● SOURCE EXCERPT
Big Data Computing (6 CFU - 48h)
2017/2018

Lectures

Introduction to the course

  • 27/02/2018 Introduction and organization of the course.
Material:
  1. Slides: Introduction

Computational Frameworks: MapReduce/Spark

  • 27/02/2018 Big data challenges. MapReduce: introduction to the framework; typical platform architecture; MapReduce computation.
  • 28/02/2018 MapReduce: Specification of MapReduce algorithms and their execution on a distributed system with a fault-tolerant distributed file system; Key performance indicators for the analysis MapReduce algorithms. Basic MapReduce primitives/techniques: word count.
  • 06/03/2018 Basic MapReduce primitives/techniques: partitioning (improved Word count and Category counting); trading accurcay for efficiency (Maximum pairwise distance). Tools: Chernoff bound.
  • 07/03/2018 Exercise: exact maximum pairwise distance in constant rounds, sublinear local space and quadratic aggregate space. Basic MapReduce primitives/techniques: sampling (SampleSort)
  • 13/03/2018 Basic MapReduce primitives/techniques: analysis of SampleSort. Description of Homework 1.
  • 14/03/2018 Introduction to Apache Spark: software architecture; notions of driver/executor processes, context, cluster manager; RDD (partitioning, lineage, caching, operations). Exercises 2.3.1.(b) and 2.3.1.(d) from J. Leskovec, A. Rajaraman and J. Ullman. Mining Massive Datasets. Cambridge University Press, 2014.
  • 20/03/2018 Basic MapReduce primitives/techniques: matrix-vector multiplication; matrix-matrix multiplication; observations on tradeoffs between number of rounds and space requirements.
Material:
  1. Slides: Computational Frameworks - MapReduce (final with errata)
  2. Slides: Apache Spark Fundamentals (final with errata)
  3. Set of Exercises with solutions
  4. Article: J. Dean, S. Ghemawat. MapReduce: simplified data processing on large clusters. Commun. ACM 51(1): 107-113 (2008)
  5. Article: A. Pietracaprina, G. Pucci, M. Riondato, F. Silvestri, E. Upfal: Space-round tradeoffs for MapReduce computations. ACM ICS 2012: 235-244.
  6. Article: M. Zaharia et al. Resilient Distributed Datasets: A Fault-Tolerant Abstraction for In-Memory Cluster Computing. NSDI 2012: 15-28
  7. Article: A Gentle Introduction to Apache Spark. From B. Chambers, M. Zaharia. Spark: The Definite Guide, Databricks 2018.

Clustering

  • 20/03/2018 Introduction to clustering: definition and some applications.

● REQUIRED TASKS
A - Answer from the Big Data Computing course page:
(i) How many CFU and hours does the course carry?
(ii) On what date was Homework 1 described?
(iii) Which tool is listed in the 06/03/2018 lecture entry?
B - Proceed with the Big Data Computing course page, writing the entries that come after its last line.
The data below comes from a separate source and has no connection to the Big Data Computing course page.

● DATA BLOCK
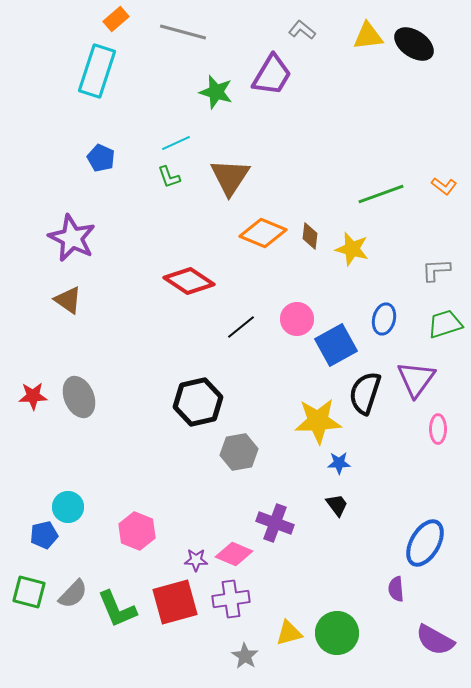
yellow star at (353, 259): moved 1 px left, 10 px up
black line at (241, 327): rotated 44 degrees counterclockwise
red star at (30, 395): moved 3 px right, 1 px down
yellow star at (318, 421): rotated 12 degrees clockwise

● IN RESPONSE
A -
(i) 6 CFU and 48 hours.
(ii) 13/03/2018.
(iii) The Chernoff bound.

B -
  • 21/03/2018 Metric space: definition; relevant distances (L_r-norm, Jaccard, Cosine, Edit, Hamming); Exercise on L_1 and Edit distances. Curse of dimensionality: general characterization of the problem; analysis of pairwise distance of N points with t random coordinates in [0,1].
  • 27/03/2018 Clustering Types. Center-based k-clustering: k-center, k-means, k-median. k-center clustering: farthest-first traversal (algorithm and analysis of the approximation factor); MapReduce (MR) farthest-first traversal (algorithm).
  • 28/03/2018 MapReduce (MR) farthest-first traversal (analysis). Exercises: 1-round MapReduce implementation of Partition(P,S); relation between optimal clustering of a pointset P and of a subset T of P. Brief outline of homework 2.
  • 04/04/2018 Discussion of Homework 2 and live demo on the Spark Web interface. k-means clustering: notion of centroid and its properties; Lloyd's algorithm; observations on the quality of the clustering returned by Lloyd's algorithm.
  • 10/04/2018: k-means clustering: convergence of Lloyd's algorithm; k-means++. k-median clustering: PAM algorithm (pseudocode, example, convergence, approximation factor).
  • 11/04/2018: k-median clustering: adaptation of Lloyd's algorithm strategy; identification of a suitable value for k; weigthed k-median clustering (definition of the problem and adaptation of PAM algorithm); MapReduce MR-PAM algorithm (description and analysis). Exercises: MapReduce implementation of one iteration of Lloyd's algorithm; proof that log_2 N independent runs of k-means++ provide the same quality guarantees as k-means++ but with high probability.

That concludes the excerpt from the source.